» **WHAT YOU SHOULD DO**
Copy out, from the data below, each line in which the word "oriente" occurs.

» **PROVIDED DATA**
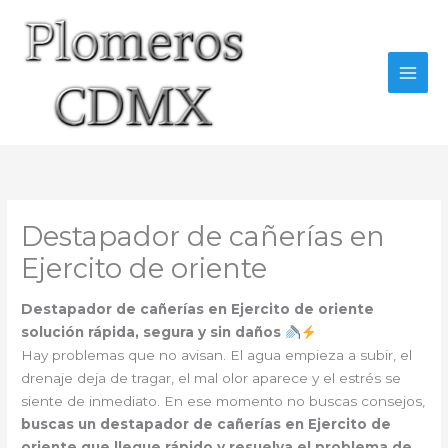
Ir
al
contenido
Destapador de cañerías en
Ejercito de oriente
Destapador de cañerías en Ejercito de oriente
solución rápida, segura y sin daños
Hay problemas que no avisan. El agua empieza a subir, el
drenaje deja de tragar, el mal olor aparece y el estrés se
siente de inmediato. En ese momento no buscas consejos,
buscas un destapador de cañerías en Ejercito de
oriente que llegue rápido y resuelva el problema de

» **ANSWER SPACE**
Ejercito de oriente
Destapador de cañerías en Ejercito de oriente
oriente que llegue rápido y resuelva el problema de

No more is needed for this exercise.